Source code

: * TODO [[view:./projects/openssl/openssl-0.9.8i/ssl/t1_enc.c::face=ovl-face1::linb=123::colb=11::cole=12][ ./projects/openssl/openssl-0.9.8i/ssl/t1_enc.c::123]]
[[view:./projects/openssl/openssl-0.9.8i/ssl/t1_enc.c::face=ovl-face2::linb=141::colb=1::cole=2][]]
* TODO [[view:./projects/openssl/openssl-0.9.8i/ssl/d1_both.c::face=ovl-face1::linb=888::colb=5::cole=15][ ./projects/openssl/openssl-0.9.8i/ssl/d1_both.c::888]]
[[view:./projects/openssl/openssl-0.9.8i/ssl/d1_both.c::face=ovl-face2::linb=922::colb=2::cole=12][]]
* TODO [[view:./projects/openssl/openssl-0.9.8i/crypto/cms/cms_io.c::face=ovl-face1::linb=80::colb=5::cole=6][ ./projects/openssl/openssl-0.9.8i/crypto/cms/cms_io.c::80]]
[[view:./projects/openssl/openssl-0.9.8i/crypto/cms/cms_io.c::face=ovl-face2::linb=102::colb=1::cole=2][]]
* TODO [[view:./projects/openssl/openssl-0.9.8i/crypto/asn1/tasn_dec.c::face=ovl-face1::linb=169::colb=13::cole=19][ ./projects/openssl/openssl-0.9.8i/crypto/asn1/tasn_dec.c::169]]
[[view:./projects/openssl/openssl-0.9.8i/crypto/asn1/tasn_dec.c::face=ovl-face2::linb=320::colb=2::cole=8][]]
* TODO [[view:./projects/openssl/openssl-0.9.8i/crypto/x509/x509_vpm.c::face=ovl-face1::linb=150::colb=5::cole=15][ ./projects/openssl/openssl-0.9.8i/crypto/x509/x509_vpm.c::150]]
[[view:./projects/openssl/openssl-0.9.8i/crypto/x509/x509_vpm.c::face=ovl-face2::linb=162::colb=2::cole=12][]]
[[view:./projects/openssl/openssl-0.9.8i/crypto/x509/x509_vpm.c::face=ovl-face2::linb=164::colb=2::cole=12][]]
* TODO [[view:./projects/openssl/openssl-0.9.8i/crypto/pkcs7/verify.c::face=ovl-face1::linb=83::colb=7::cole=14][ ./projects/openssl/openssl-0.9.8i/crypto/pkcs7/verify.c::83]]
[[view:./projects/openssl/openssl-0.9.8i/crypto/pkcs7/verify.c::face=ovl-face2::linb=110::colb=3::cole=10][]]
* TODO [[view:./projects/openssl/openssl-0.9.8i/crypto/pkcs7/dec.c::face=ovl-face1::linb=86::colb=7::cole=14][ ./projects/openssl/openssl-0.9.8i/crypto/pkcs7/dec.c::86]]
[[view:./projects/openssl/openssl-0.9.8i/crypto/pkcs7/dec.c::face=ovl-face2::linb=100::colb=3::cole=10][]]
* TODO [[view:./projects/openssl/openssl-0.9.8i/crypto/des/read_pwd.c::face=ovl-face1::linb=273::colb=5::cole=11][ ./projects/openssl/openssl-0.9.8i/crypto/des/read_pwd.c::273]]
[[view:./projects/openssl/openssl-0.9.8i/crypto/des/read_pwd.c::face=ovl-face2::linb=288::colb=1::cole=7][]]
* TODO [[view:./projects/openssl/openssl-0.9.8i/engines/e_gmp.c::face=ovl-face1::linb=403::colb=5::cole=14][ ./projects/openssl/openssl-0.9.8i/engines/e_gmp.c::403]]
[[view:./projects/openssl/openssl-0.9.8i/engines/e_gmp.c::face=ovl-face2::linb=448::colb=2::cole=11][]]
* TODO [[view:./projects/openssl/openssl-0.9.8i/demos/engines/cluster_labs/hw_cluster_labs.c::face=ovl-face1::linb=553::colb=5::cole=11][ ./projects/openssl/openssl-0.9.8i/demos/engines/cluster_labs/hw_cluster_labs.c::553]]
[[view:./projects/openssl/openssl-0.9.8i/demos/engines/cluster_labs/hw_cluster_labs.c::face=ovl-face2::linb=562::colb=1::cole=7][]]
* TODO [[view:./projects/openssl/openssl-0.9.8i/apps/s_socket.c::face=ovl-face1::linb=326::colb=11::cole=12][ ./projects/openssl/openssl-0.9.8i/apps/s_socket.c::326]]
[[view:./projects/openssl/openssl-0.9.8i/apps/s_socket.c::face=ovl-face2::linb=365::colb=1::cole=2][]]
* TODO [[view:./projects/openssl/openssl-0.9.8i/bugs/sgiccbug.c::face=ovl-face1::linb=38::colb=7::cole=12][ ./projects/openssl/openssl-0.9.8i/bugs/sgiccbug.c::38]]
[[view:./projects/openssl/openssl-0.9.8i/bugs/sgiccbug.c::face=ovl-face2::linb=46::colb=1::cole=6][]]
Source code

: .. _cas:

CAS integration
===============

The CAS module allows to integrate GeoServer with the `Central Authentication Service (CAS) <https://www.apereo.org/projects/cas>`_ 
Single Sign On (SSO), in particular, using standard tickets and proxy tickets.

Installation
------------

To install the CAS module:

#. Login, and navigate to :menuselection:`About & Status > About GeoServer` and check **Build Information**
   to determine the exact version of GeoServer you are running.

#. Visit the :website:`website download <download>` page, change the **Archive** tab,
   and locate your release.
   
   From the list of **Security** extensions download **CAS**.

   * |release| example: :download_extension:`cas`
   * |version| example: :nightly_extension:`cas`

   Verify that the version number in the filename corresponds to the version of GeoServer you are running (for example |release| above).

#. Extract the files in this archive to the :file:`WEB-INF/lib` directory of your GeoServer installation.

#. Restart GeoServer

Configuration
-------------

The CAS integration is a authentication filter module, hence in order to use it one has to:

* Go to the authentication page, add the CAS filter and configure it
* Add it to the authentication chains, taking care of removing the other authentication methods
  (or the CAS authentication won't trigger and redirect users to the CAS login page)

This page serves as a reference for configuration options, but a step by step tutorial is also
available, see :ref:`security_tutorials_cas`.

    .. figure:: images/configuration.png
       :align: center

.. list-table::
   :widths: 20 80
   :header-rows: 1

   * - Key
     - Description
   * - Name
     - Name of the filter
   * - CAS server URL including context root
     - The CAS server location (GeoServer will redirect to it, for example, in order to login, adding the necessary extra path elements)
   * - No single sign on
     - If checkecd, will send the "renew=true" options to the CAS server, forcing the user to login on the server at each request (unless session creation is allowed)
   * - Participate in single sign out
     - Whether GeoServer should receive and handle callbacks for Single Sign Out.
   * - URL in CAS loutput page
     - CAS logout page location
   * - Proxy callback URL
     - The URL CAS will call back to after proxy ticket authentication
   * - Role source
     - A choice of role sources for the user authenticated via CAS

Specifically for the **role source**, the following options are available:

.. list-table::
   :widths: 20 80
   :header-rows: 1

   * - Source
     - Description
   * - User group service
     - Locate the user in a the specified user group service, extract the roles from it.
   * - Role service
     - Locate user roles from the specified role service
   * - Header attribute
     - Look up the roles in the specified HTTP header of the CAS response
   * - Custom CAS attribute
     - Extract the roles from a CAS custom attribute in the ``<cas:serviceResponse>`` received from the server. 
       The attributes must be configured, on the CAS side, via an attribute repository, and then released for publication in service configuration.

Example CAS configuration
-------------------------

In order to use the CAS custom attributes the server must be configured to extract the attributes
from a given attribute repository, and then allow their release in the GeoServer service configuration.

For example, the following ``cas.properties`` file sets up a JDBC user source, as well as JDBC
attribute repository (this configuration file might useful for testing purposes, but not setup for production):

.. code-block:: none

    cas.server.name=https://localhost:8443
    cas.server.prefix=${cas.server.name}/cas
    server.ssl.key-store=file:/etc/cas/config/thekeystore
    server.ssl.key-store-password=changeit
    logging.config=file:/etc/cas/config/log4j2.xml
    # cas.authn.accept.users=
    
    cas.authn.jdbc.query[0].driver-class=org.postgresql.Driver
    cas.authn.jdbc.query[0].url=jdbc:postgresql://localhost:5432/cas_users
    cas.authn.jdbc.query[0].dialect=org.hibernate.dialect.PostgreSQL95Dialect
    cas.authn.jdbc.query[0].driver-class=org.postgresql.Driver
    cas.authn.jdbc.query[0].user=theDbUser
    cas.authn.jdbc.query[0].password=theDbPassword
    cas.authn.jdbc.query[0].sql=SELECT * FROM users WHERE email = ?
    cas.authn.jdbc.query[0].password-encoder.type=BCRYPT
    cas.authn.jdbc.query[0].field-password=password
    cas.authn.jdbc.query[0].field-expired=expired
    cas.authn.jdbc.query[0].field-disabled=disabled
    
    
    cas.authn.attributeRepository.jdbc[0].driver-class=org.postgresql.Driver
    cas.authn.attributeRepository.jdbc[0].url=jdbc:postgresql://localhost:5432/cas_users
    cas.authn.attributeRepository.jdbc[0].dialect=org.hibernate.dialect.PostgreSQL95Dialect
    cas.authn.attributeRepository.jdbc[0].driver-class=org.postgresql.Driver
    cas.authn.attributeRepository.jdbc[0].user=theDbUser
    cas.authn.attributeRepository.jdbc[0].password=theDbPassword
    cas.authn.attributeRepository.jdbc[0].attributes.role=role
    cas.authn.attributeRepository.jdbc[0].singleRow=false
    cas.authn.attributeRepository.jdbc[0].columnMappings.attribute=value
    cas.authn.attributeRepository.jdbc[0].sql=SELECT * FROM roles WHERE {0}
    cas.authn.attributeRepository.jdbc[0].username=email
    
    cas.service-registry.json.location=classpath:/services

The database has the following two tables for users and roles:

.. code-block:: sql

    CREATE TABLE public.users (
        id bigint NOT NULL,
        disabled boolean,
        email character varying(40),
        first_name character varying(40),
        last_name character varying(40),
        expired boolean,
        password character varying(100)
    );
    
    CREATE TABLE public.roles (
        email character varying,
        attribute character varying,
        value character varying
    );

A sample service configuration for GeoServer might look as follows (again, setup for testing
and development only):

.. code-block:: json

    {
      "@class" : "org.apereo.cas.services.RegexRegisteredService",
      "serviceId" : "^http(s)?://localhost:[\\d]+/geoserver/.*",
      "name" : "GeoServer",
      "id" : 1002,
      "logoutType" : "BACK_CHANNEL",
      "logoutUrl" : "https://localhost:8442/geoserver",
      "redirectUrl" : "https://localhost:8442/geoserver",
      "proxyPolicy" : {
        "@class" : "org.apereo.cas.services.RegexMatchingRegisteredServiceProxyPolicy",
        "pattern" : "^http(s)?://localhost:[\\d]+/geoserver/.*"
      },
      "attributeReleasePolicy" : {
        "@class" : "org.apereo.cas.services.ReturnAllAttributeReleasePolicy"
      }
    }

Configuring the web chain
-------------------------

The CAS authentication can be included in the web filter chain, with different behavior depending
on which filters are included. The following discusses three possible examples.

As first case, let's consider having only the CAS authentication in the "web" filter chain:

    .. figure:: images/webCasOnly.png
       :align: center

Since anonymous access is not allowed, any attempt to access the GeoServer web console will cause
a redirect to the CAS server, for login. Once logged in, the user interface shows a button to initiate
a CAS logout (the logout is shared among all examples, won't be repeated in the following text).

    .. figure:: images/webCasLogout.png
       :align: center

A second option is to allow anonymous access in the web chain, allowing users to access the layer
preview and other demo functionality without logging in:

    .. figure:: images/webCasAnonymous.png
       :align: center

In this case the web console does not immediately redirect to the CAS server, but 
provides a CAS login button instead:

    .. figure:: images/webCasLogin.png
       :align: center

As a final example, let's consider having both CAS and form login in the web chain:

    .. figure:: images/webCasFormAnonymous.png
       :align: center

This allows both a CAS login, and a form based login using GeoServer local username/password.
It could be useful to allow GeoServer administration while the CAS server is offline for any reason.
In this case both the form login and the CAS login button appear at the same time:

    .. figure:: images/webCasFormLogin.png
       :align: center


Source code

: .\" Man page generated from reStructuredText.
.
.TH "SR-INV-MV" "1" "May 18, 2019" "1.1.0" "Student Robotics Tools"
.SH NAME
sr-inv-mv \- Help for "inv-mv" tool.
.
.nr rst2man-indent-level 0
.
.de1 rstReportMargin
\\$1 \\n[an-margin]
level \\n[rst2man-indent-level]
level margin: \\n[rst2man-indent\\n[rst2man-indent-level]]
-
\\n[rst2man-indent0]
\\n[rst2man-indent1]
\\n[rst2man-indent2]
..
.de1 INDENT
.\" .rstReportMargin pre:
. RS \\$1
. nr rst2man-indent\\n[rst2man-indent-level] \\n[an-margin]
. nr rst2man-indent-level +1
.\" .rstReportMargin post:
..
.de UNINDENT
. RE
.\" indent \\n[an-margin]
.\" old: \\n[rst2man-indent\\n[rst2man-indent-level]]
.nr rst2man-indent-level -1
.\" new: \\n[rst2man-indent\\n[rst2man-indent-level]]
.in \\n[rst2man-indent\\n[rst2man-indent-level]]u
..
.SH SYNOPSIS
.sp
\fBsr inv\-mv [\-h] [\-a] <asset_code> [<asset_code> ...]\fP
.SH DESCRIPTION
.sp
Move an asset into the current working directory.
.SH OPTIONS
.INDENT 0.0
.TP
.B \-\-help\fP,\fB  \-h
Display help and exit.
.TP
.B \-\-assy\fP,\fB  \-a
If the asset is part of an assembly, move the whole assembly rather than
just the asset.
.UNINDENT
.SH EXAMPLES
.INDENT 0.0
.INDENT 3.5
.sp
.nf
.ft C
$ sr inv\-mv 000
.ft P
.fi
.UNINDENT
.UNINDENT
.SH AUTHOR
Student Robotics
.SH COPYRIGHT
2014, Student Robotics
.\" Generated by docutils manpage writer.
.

- _Task brief_:
Lines with the string "dialect": pick each one out of the material and return it.

- _Reply to the task_:
    cas.authn.jdbc.query[0].dialect=org.hibernate.dialect.PostgreSQL95Dialect
    cas.authn.attributeRepository.jdbc[0].dialect=org.hibernate.dialect.PostgreSQL95Dialect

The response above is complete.